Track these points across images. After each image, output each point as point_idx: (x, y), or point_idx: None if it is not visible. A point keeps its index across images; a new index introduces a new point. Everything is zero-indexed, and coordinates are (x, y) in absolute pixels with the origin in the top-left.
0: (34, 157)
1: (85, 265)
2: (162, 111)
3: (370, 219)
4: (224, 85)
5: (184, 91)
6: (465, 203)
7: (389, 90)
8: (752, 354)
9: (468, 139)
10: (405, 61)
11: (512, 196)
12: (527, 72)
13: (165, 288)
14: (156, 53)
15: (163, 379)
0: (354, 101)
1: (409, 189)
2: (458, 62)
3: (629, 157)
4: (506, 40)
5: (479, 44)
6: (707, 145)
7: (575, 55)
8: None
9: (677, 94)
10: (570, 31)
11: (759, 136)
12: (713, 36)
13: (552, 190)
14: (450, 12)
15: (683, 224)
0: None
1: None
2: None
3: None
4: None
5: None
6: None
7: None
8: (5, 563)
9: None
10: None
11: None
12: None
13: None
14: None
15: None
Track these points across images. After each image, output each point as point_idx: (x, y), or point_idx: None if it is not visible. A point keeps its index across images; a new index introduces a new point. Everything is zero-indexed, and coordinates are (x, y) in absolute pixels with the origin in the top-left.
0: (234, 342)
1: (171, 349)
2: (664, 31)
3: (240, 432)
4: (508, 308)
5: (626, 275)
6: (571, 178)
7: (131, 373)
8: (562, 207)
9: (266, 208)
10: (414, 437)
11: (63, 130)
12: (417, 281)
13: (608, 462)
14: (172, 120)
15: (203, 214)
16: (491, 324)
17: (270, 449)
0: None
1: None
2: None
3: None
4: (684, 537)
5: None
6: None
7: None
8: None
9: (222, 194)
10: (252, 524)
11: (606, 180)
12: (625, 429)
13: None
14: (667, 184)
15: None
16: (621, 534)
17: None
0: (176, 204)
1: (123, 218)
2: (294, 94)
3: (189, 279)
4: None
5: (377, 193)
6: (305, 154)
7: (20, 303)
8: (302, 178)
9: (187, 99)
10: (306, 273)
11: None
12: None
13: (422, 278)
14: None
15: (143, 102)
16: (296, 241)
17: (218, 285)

☆ ☆ ☆ ☆

* Goal of the exercise
Reproduce every item above verbatim, line for line.

* Problem solution
Track these points across images. After each image, output each point as point_idx: (x, y), or point_idx: None if it is not visible. A point keeps its index across images; a new index introduces a new point. Everything is zero-indexed, and coordinates are (x, y) in absolute pixels with the origin in the top-left.
0: (34, 157)
1: (85, 265)
2: (162, 111)
3: (370, 219)
4: (224, 85)
5: (184, 91)
6: (465, 203)
7: (389, 90)
8: (752, 354)
9: (468, 139)
10: (405, 61)
11: (512, 196)
12: (527, 72)
13: (165, 288)
14: (156, 53)
15: (163, 379)
0: (354, 101)
1: (409, 189)
2: (458, 62)
3: (629, 157)
4: (506, 40)
5: (479, 44)
6: (707, 145)
7: (575, 55)
8: None
9: (677, 94)
10: (570, 31)
11: (759, 136)
12: (713, 36)
13: (552, 190)
14: (450, 12)
15: (683, 224)
0: None
1: None
2: None
3: None
4: None
5: None
6: None
7: None
8: (5, 563)
9: None
10: None
11: None
12: None
13: None
14: None
15: None
Track these points across images. After each image, output each point as point_idx: (x, y), or point_idx: None if it is not visible. A point keeps its index across images; a new index introduces a new point. Everything is zero-indexed, and coordinates are (x, y) in absolute pixels with the origin in the top-left.
0: (234, 342)
1: (171, 349)
2: (664, 31)
3: (240, 432)
4: (508, 308)
5: (626, 275)
6: (571, 178)
7: (131, 373)
8: (562, 207)
9: (266, 208)
10: (414, 437)
11: (63, 130)
12: (417, 281)
13: (608, 462)
14: (172, 120)
15: (203, 214)
16: (491, 324)
17: (270, 449)
0: None
1: None
2: None
3: None
4: (684, 537)
5: None
6: None
7: None
8: None
9: (222, 194)
10: (252, 524)
11: (606, 180)
12: (625, 429)
13: None
14: (667, 184)
15: None
16: (621, 534)
17: None
0: (176, 204)
1: (123, 218)
2: (294, 94)
3: (189, 279)
4: None
5: (377, 193)
6: (305, 154)
7: (20, 303)
8: (302, 178)
9: (187, 99)
10: (306, 273)
11: None
12: None
13: (422, 278)
14: None
15: (143, 102)
16: (296, 241)
17: (218, 285)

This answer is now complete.